MENDAPAT PERTOLONGAN ALLAH
Iman yang sempurna akan membuahkan sikap saling menyayangi dan membenci karena Allah, sikap demikian akan mendapatkan pertolongan Allah. Betapa mulianya sikap ini sehingga seorang hamba tidak akan bisa merasakan kenikmatan iman walaupun banyak melakukan shalat dan puasa !.          
Ibnu ‘Abbas berkata : “Siapa yang mencintai dan benci karena Allah, berteman dan memusuhi karena Allah, sesungguhnya pertolongan Allah itu diperoleh dengan demikian itu. Seorang hamba tidak akan bisa merasakan kenikmatan iman walaupun banyak melakukan shalat dan puasa sampai dirinya berbuat demikian itu. Sungguh kebanyakan persahabatan seseorang itu hanya dilandaskan karena kepentingan dunia. Persahabatan seperti itu tidaklah bermanfaat bagi mereka”. (H.R. Ibnu Jarir)

DIHARAMKAN NERAKA
Begitu tinggi penghargaan Allah terhadap hamba Nya yang suka bersikap akrab (dekat dengan manusia), lemah lembut dan suka mempermudah urusan bukan mempersulit. Sehingga kelak diharamkan masuk neraka !. Subhaanallaah. 

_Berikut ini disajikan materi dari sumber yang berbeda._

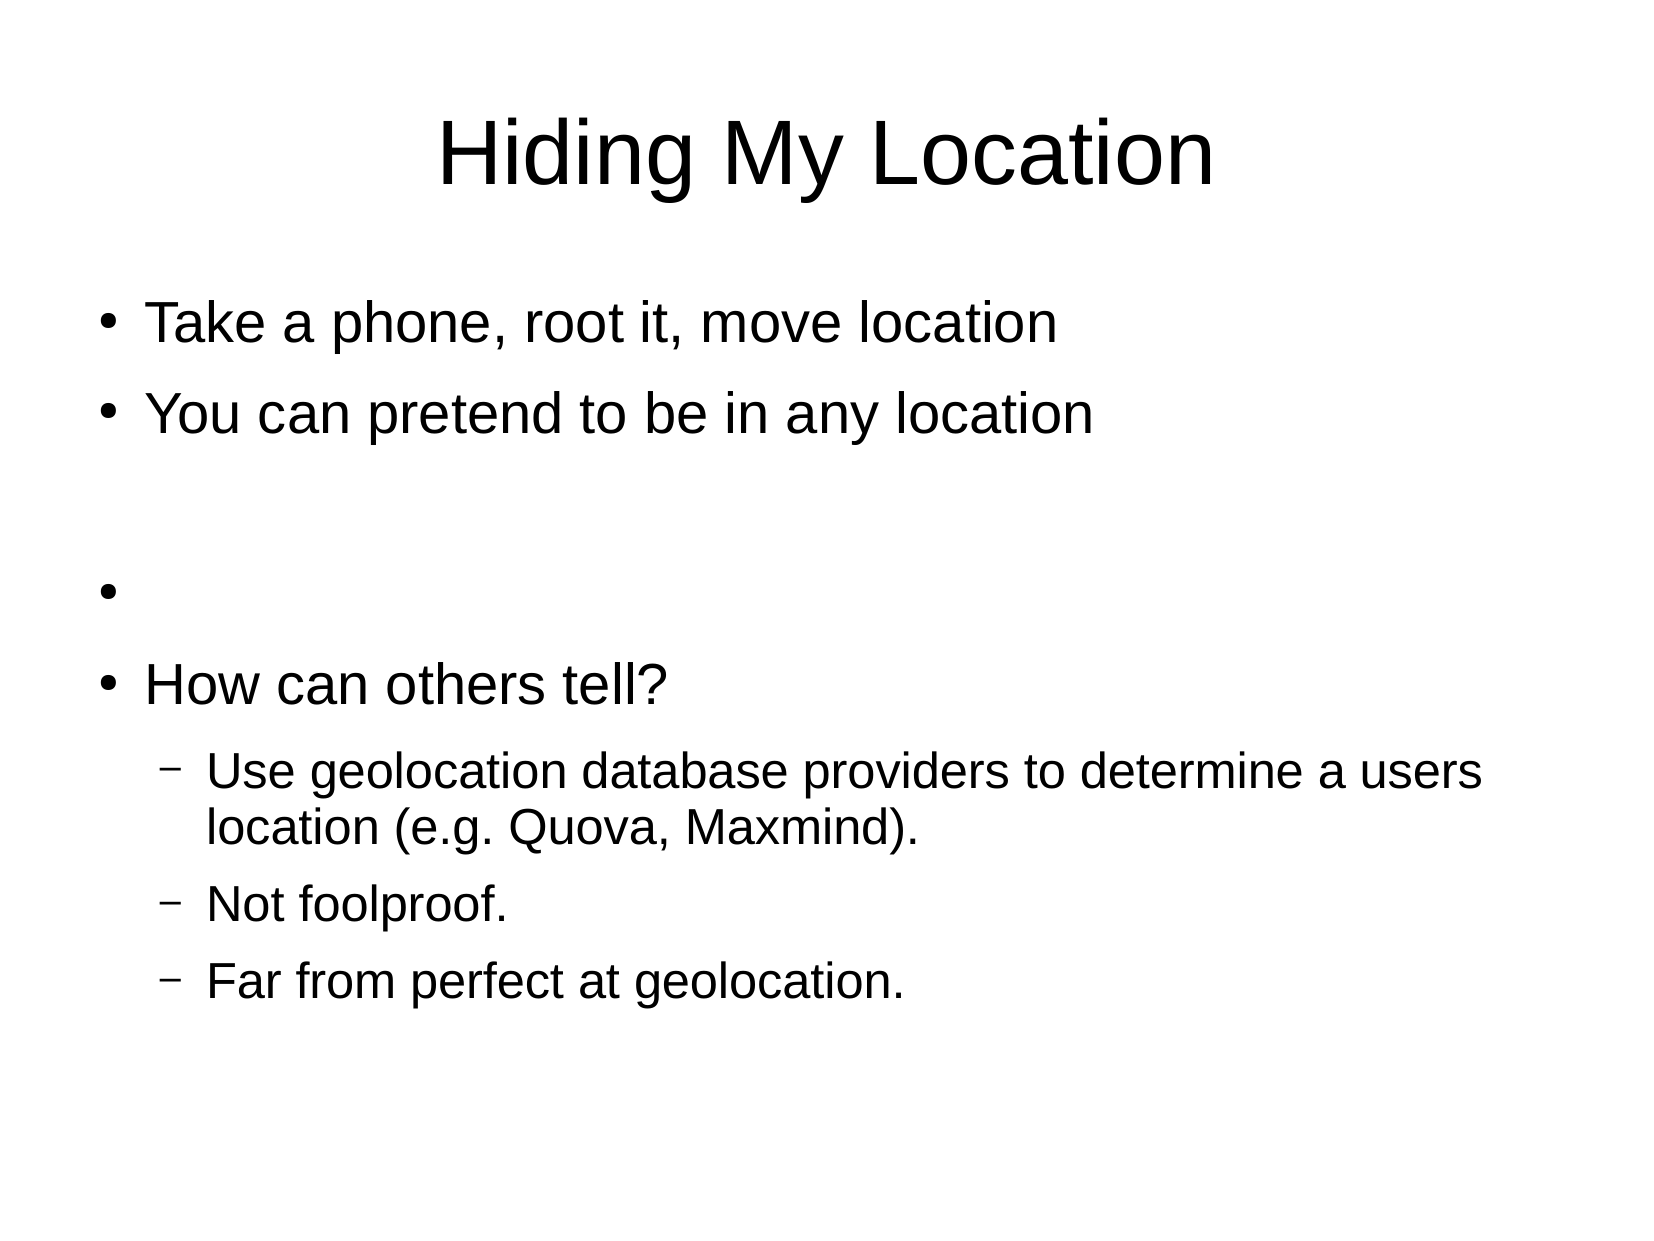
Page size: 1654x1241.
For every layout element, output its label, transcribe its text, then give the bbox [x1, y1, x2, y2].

title Hiding My Location [82, 49, 1571, 257]
list Take a phone, root it, move location You can pretend to be in any location How can others tell? Use geolocation database providers to determine a users location (e.g. Quova, Maxmind). Not foolproof. Far from perfect at geolocation. [82, 290, 1571, 1010]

Maukah aku kabarkan kepada kalian tentang orang yang diharamkan dari neraka atau neraka diharamkan atasnya ?. Yaitu atas setiap orang yang dekat (dengan manusia), lemah lembut, lagi memudahkan. (H.R. Tirmidzi)
Semoga Allah senantiasa melimpahkan hidayah Nya, agar dalam keseharain kita menyukai kelemah lembutan, ramah, santun, akrab kepada siapapun sebagai bukti keimanan. Sehingga menimbulkan rasa simpati pada agama Islam, bukan pada membenci karena sikap yang keras, kasar, radikal apalagi kekerasan !. Na’udzu billaahi min dzaalik.



KISAH TAULADAN
BADUI KENCING DI MASJID
Kelembutan adalah sifat yang mulia walau berat dalam pelaksanaannya, namun itulah tuntunan yang diajarkan agama, dengan kelembutan sikap, segala urusan akan terselesaikan dengan enak dan nyaman.

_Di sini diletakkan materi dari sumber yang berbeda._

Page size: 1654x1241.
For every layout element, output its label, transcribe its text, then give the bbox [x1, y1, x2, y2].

Sikap ramah dan lembut inilah yang selalu dilakukan Rasulullah s.a.w. dalam segala hal, termasuk ketika beliau menghadapi seorang badui yang kencing di masjid. Sehingga si badui faham dan urusan bisa terselesaikan dengan aman tanpa keributan
Suatu ketika Rasulullah s.a.w. sedang duduk duduk bersama para shahabat radhiyallahu ‘anhum di dalam masjid. Tiba tiba muncul seorang ‘Arab badui (kampung) masuk ke dalam masjid, kemudian kencing di dalamnya. Maka dengan serta merta bangkitlah para shahabat yang ada di dalam masjid menghampiri seraya menghardiknya dengan ucapan yang keras. Namun Rasulullah s.a.w.  melarang mereka untuk menghardiknya dan memerintah untuk membiarkannya sampai orang tersebut menyelesaikan hajatnya. Kemudian setelah selesai beliau s.a.w. meminta untuk diambilkan setimba air untuk dituangkan pada air kencing tersebut. (H.R. Al Bukhari)

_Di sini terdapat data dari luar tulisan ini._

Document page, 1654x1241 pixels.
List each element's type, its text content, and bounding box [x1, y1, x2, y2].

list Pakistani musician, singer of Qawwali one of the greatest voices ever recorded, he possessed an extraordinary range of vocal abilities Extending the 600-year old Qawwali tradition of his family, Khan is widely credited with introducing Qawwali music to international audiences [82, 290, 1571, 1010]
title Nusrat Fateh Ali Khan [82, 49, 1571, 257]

Kemudian beliau s.a.w. Arab badui tersebut dalam keadaan tidak marah ataupun mencela. Beliau s.a.w. pun menasehatinya dengan lemah lembut : Sesungguhnya masjid ini tidak pantas untuk membuang benda najis (kencing) atau kotor. Hanya saja masjid itu dibangun sebagai tempat untuk dzikir kepada Allah, shalat dan membaca Al Qur’an. (H.R. Muslim)
Melihat sikap Rasulullah s.a.w. yang demikian lembut dan halusnya dalam menasehati, timbullah rasa cinta dan simpati ‘Arab badui tersebut kepada beliau s.a.w.. Maka ia pun berdoa : “Ya Allah rahmatilah aku dan Muhammad dan janganlah Engkau merahmati seorangpun bersama kami berdua”. Mendengar doa tersebut Rasulullah s.a.w. tertawa dan berkata kepadanya : Kamu telah mempersempit sesuatu yang luas (rahmat Allah)”. (H.R. Al Bukhari dan lainnya)
Demikian indah dan mulianya bila segala urusan disikapi dengan kelembutan bukan dengan kekasaran apalagi kekerasan, sehingga masalah bisa terselesaikan dengan aman.  Subhaanallaah.